Some shorter men think they can tap in to the petite woman market, "She is short I am short" a match made in heaven BUT with heels in the mix and many short woman not wanting to embrace their short stature, then it may not be a simple fit.

I guess height is not really an issue for most average sized people but for those at either end of the bell curve I guess it takes on a huge significance.

The shorter guy in general may be better finding a woman who is not height obsessed but who may be taller than him, and that may present another issue...

 

Obviously this shorter guy is not worried about his statuesque model gf being taller than him but some men are.

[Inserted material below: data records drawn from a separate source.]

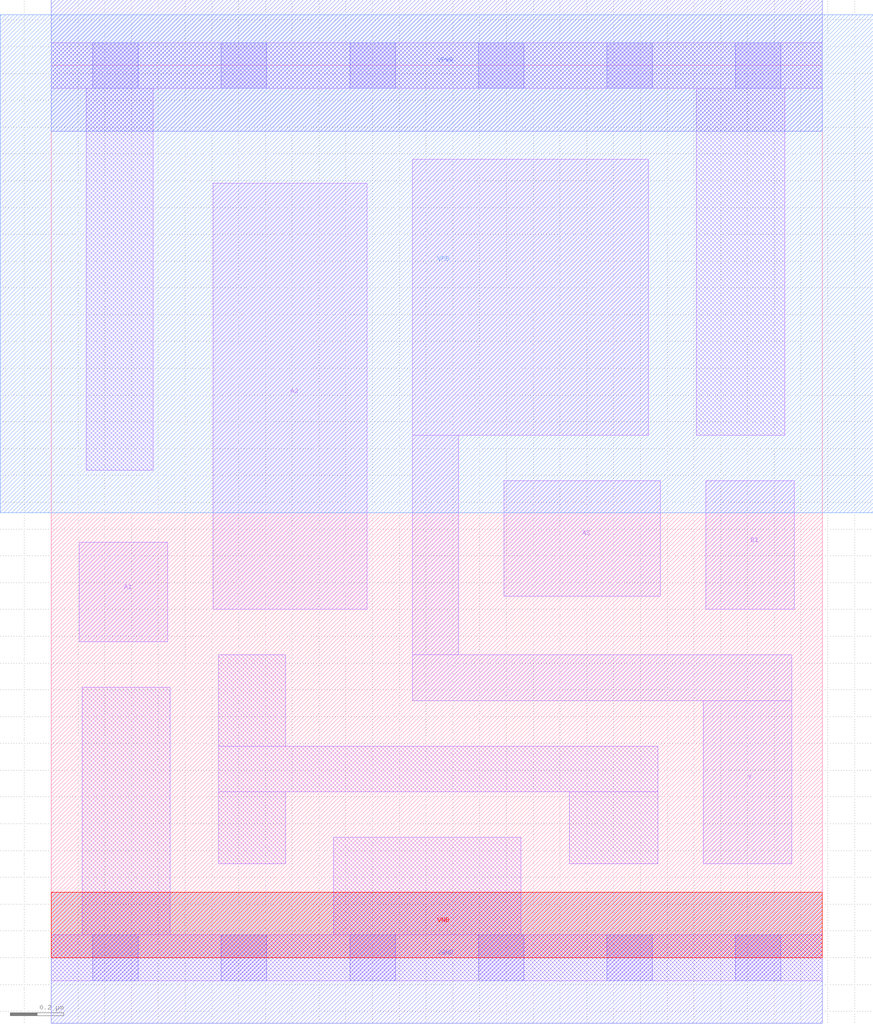
<source format=lef>
# Copyright 2020 The SkyWater PDK Authors
#
# Licensed under the Apache License, Version 2.0 (the "License");
# you may not use this file except in compliance with the License.
# You may obtain a copy of the License at
#
#     https://www.apache.org/licenses/LICENSE-2.0
#
# Unless required by applicable law or agreed to in writing, software
# distributed under the License is distributed on an "AS IS" BASIS,
# WITHOUT WARRANTIES OR CONDITIONS OF ANY KIND, either express or implied.
# See the License for the specific language governing permissions and
# limitations under the License.
#
# SPDX-License-Identifier: Apache-2.0

VERSION 5.7 ;
  NOWIREEXTENSIONATPIN ON ;
  DIVIDERCHAR "/" ;
  BUSBITCHARS "[]" ;
MACRO sky130_fd_sc_hs__o31ai_1
  CLASS CORE ;
  FOREIGN sky130_fd_sc_hs__o31ai_1 ;
  ORIGIN  0.000000  0.000000 ;
  SIZE  2.880000 BY  3.330000 ;
  SYMMETRY X Y ;
  SITE unit ;
  PIN A1
    ANTENNAGATEAREA  0.279000 ;
    DIRECTION INPUT ;
    USE SIGNAL ;
    PORT
      LAYER li1 ;
        RECT 0.105000 1.180000 0.435000 1.550000 ;
    END
  END A1
  PIN A2
    ANTENNAGATEAREA  0.279000 ;
    DIRECTION INPUT ;
    USE SIGNAL ;
    PORT
      LAYER li1 ;
        RECT 0.605000 1.300000 1.180000 2.890000 ;
    END
  END A2
  PIN A3
    ANTENNAGATEAREA  0.279000 ;
    DIRECTION INPUT ;
    USE SIGNAL ;
    PORT
      LAYER li1 ;
        RECT 1.690000 1.350000 2.275000 1.780000 ;
    END
  END A3
  PIN B1
    ANTENNAGATEAREA  0.279000 ;
    DIRECTION INPUT ;
    USE SIGNAL ;
    PORT
      LAYER li1 ;
        RECT 2.445000 1.300000 2.775000 1.780000 ;
    END
  END B1
  PIN Y
    ANTENNADIFFAREA  1.020700 ;
    DIRECTION OUTPUT ;
    USE SIGNAL ;
    PORT
      LAYER li1 ;
        RECT 1.350000 0.960000 2.765000 1.130000 ;
        RECT 1.350000 1.130000 1.520000 1.950000 ;
        RECT 1.350000 1.950000 2.230000 2.980000 ;
        RECT 2.435000 0.350000 2.765000 0.960000 ;
    END
  END Y
  PIN VGND
    DIRECTION INOUT ;
    USE GROUND ;
    PORT
      LAYER met1 ;
        RECT 0.000000 -0.245000 2.880000 0.245000 ;
    END
  END VGND
  PIN VNB
    DIRECTION INOUT ;
    USE GROUND ;
    PORT
      LAYER pwell ;
        RECT 0.000000 0.000000 2.880000 0.245000 ;
    END
  END VNB
  PIN VPB
    DIRECTION INOUT ;
    USE POWER ;
    PORT
      LAYER nwell ;
        RECT -0.190000 1.660000 3.070000 3.520000 ;
    END
  END VPB
  PIN VPWR
    DIRECTION INOUT ;
    USE POWER ;
    PORT
      LAYER met1 ;
        RECT 0.000000 3.085000 2.880000 3.575000 ;
    END
  END VPWR
  OBS
    LAYER li1 ;
      RECT 0.000000 -0.085000 2.880000 0.085000 ;
      RECT 0.000000  3.245000 2.880000 3.415000 ;
      RECT 0.115000  0.085000 0.445000 1.010000 ;
      RECT 0.130000  1.820000 0.380000 3.245000 ;
      RECT 0.625000  0.350000 0.875000 0.620000 ;
      RECT 0.625000  0.620000 2.265000 0.790000 ;
      RECT 0.625000  0.790000 0.875000 1.130000 ;
      RECT 1.055000  0.085000 1.755000 0.450000 ;
      RECT 1.935000  0.350000 2.265000 0.620000 ;
      RECT 2.410000  1.950000 2.740000 3.245000 ;
    LAYER mcon ;
      RECT 0.155000 -0.085000 0.325000 0.085000 ;
      RECT 0.155000  3.245000 0.325000 3.415000 ;
      RECT 0.635000 -0.085000 0.805000 0.085000 ;
      RECT 0.635000  3.245000 0.805000 3.415000 ;
      RECT 1.115000 -0.085000 1.285000 0.085000 ;
      RECT 1.115000  3.245000 1.285000 3.415000 ;
      RECT 1.595000 -0.085000 1.765000 0.085000 ;
      RECT 1.595000  3.245000 1.765000 3.415000 ;
      RECT 2.075000 -0.085000 2.245000 0.085000 ;
      RECT 2.075000  3.245000 2.245000 3.415000 ;
      RECT 2.555000 -0.085000 2.725000 0.085000 ;
      RECT 2.555000  3.245000 2.725000 3.415000 ;
  END
END sky130_fd_sc_hs__o31ai_1
END LIBRARY

</source>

At 5'8 though, he is not really that "short" in reality. Short compared to the OP yes, but not that far off average really.

Posted
Of course, this code could have more than one meaning.

 

If I was writing that comment, it would be code for "I want a guy who doesn't care when I'm taller than him". It certainly wouldn't mean "don't bother if you're short".

 

I doubt most women are conveying it as you would. ;):rolleyes:

 

Anyway, it's irrelevant to this post.

Posted

I had a friend much like you, whom I grew up with.

 

Constantly jealous, taller and flashed more cash, but couldn't figure out why I was going out often with girls he wanted. He often would even try to sabotage me.

 

Truth was that he was just incredibly insecure.

 

The first step for you to not be this way is to genuinely wish your friend the best, and be happy for him.

 

That alone will improve your vibe. And vibe is literally the most important thing for men to have.

 

Yours happens to be very resentful, very insecure, and very much a victim mentality. Basically very negative.

 

It doesn't go over well. Nor should it.

Posted
^^^^^

Best relationship advice there is. The best thing you can do is to learn how to make people 1. feel good about themselves and 2. feel good in general when they're around you.

 

Ask yourself this; do you really want to date a woman who is obsessed superficial characteristics like height? I can see a woman wanting to date a fit guy who takes care of himself (i.e. not morbidly obese..). But they're going to have a tough time in the dating world if they're looking for a guy who is 6'+ with a six-pack.. I, personally, am not into heavy set women. I have tried to date a few of them in the past because they were nice gals but I just wasn't physically attracted to them.

 

I have been shot down by women who didn't like my hair length, my goatee, etc.. etc.. I even had one state that I had "too much muscle" when I'm 5'10'' and tip the scales at between 190lbs... I don't get discouraged because these aren't the things that make for a healthy or fun relationship.

 

I have told this story before but I have a buddy who is 5'8'' (if he's lucky) and weighs nearly 300lbs. He has dated some beautiful women over the years as he's down-to-earth, fun, charming and easy to be around. I have another friend who is 5'5'', 130lbs and I refer to him as "Golum" as a joke. He has two children with a beautiful, wonderful woman and it's all because he's a very charismatic individual.

 

Personality goes a long way in the dating world.

Posted

If you are foolish enough to fall into the trap of comparing your life to other peoples, then you are probably unaware of lots of other things as well.

 

You need to learn to see inspiration, instead of envy. Comparing your life to others also indicates that the ego is particularly strong and this means your vibe and how you connect with others will suffer.

 

I don't care how much other people have, because I already have everything I need within (I didn't always feel this way).

 

When you focus less on the external (what other people have, what they are doing compared to you, or what girl they are with), you focus instead within. Then you do not feel so much resistance. You don't feel the need to ''perform'', you just are. People can take you, or leave you, it doesn't matter.

 

But when you focus on the external, you want to prove yourself, you want what other people have, you feel envious, inferior, superior, you can't be truly comfortable in your own skin because you are worrying about someone elses.